- _SUPPLIED TEXT_
================================

# Transformers in Pytorch

The idea of this notebook is to explain how transformers are coded in pytorch. We will take as reference the original [Attention is all you need](https://arxiv.org/abs/1706.03762) paper and this [video](https://www.youtube.com/watch?v=ISNdQcPhsts). The transformer we are going to build is rather simple and it will translate sentences from English to Spanish.

First we will build the transformer component by component and then we will work on the training loop and inference.

## The Transformer

In order to build the transformer, we will have to build all the inner components first. The base components of the transformer are:
- Input Embeddings
- Positional Encoding
- Layer Normalization
- Feed Forward Block
- Multi Head Attention Block

Then we have the encoder and the decoder, both composed of many encoder and decoder blocks. And finally a projection layer.

![Transformer Architecture](assets/transformer-network.png)


In [1]:
import torch
import torch.nn as nn
import math

### Input Embeddings
This layer will assign a vector to each of the tokens of the input sequence. This vectors are learned during training and represent the "meaning" of the token (or word). 

A `nn.Module` with this functionality already exists in PyTorch, but we will build a module on top in order to make reference to it.

================================

Spatial layout data

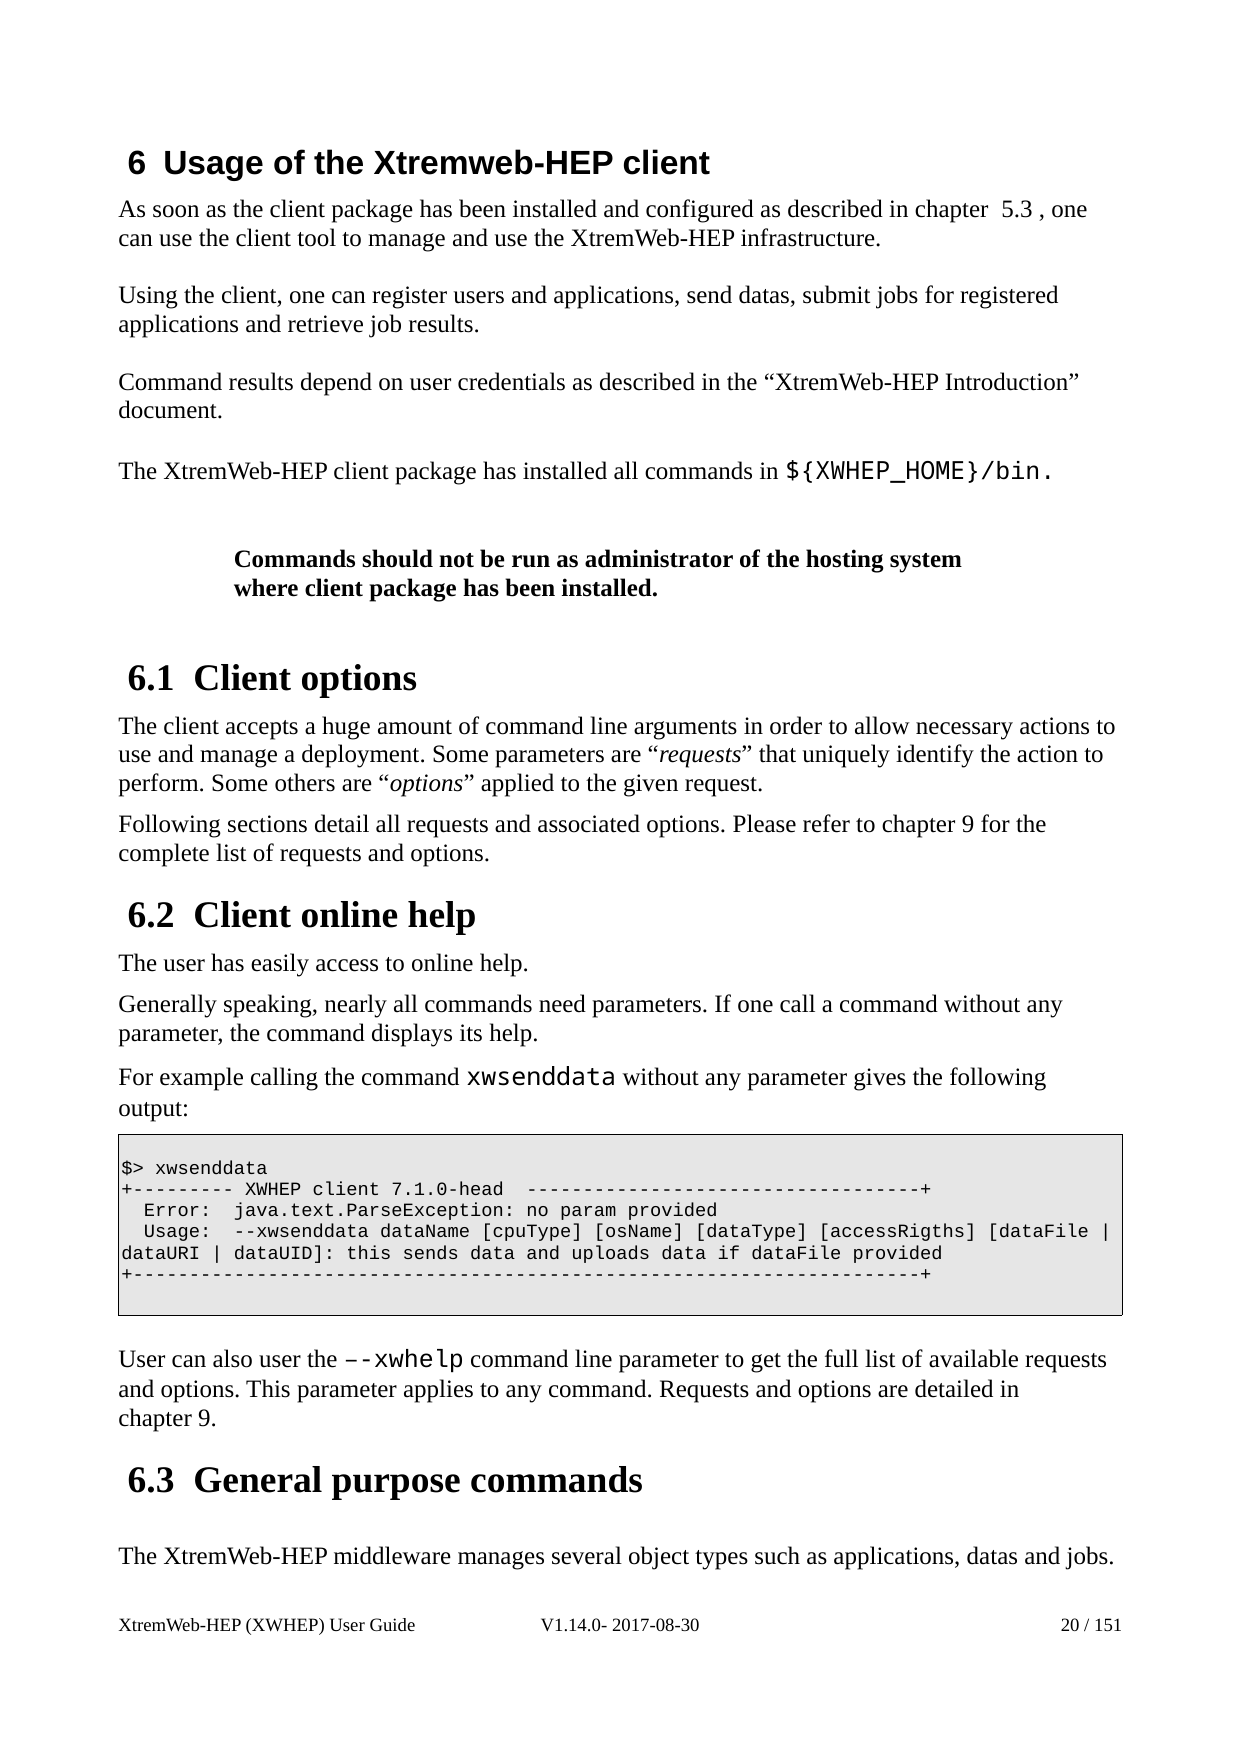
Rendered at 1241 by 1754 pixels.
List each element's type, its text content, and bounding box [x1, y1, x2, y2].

text The client accepts a huge amount of command line arguments in order to allow necessary actions to use and manage a deployment. Some parameters are “requests” that uniquely identify the action to perform. Some others are “options” applied to the given request. [118, 711, 1122, 797]
text Following sections detail all requests and associated options. Please refer to chapter 9 for the complete list of requests and options. [118, 809, 1122, 867]
text Command results depend on user credentials as described in the “XtremWeb-HEP Introduction” document. [118, 367, 1122, 424]
text For example calling the command xwsenddata without any parameter gives the following output: [118, 1059, 1122, 1122]
text Usage: --xwsenddata dataName [cpuType] [osName] [dataType] [accessRigths] [dataFile | dataURI | dataUID]: this sends data and uploads data if dataFile provided [119, 1219, 1122, 1262]
subtitle Usage of the Xtremweb-HEP client [118, 143, 1122, 182]
text Commands should not be run as administrator of the hosting system [233, 544, 1004, 573]
text +--------- XWHEP client 7.1.0-head -----------------------------------+ [119, 1177, 1122, 1198]
text As soon as the client package has been installed and configured as described in chapter 5.3, one can use the client tool to manage and use the XtremWeb-HEP infrastructure. [118, 194, 1122, 252]
text Error: java.text.ParseException: no param provided [119, 1198, 1122, 1219]
subtitle Client online help [118, 892, 1122, 935]
text $> xwsenddata [119, 1156, 1122, 1177]
text +----------------------------------------------------------------------+ [119, 1262, 1122, 1283]
text The XtremWeb-HEP client package has installed all commands in ${XWHEP_HOME}/bin. [118, 453, 1122, 487]
text where client package has been installed. [233, 573, 1004, 601]
text Generally speaking, nearly all commands need parameters. If one call a command without any parameter, the command displays its help. [118, 989, 1122, 1046]
subtitle General purpose commands [118, 1457, 1122, 1500]
text The user has easily access to online help. [118, 948, 1122, 976]
text The XtremWeb-HEP middleware manages several object types such as applications, datas and jobs. [118, 1541, 1122, 1570]
subtitle Client options [118, 655, 1122, 698]
text Using the client, one can register users and applications, send datas, submit jobs for registered applications and retrieve job results. [118, 281, 1122, 338]
text User can also user the –-xwhelp command line parameter to get the full list of available requests and options. This parameter applies to any command. Requests and options are detailed in chapter 9. [118, 1344, 1122, 1432]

================================

- _SET TASK 1_
Repeat the portion of the transformer notebook above word for word, starting at "## The Transformer" and ending after "a projection layer.".
- _SET TASK 2_
Carry on writing the transformer notebook from the point where it stops.

- _TASK OUTPUT 1_
## The Transformer

In order to build the transformer, we will have to build all the inner components first. The base components of the transformer are:
- Input Embeddings
- Positional Encoding
- Layer Normalization
- Feed Forward Block
- Multi Head Attention Block

Then we have the encoder and the decoder, both composed of many encoder and decoder blocks. And finally a projection layer.

- _TASK OUTPUT 2_
In [2]:
class InputEmbedding (nn.Module) :
    
    def __init__(self, d_model: int, vocab_size: int) -> None :
        super().__init__()
        self.d_model = d_model
        self.vocab_size = vocab_size
        
        self.embedding = nn.Embedding(vocab_size, d_model)
        
    def forward (self, x) :
        return self.embedding(x) * math.sqrt(self.d_model) # as specified in the original paper

### Positional Encoding

The Positional Encodings adds some vectors to the embeddings in order to encode the position of the token in the sentence (e.g. first, second, ...). There are many ways to archive this, but here we will use the vectors proposed in the original paper, calculated with the following functions:

![Positional Encodings Functions](assets/positional-encoding-functions.png)

Where $pos$ is the position of the token in the sentence and $i$ is the dimension.

In [3]:
class PositionalEncoding(nn.Module) :
    
    def __init__(self, d_model: int, seq_len: int, dropout: float) -> None :
        super().__init__()
        self.d_model = d_model
        self.seq_len = seq_len
        self.dropout = dropout
        
        pe = torch.zeros(seq_len, d_model) # (seq_len, d_model)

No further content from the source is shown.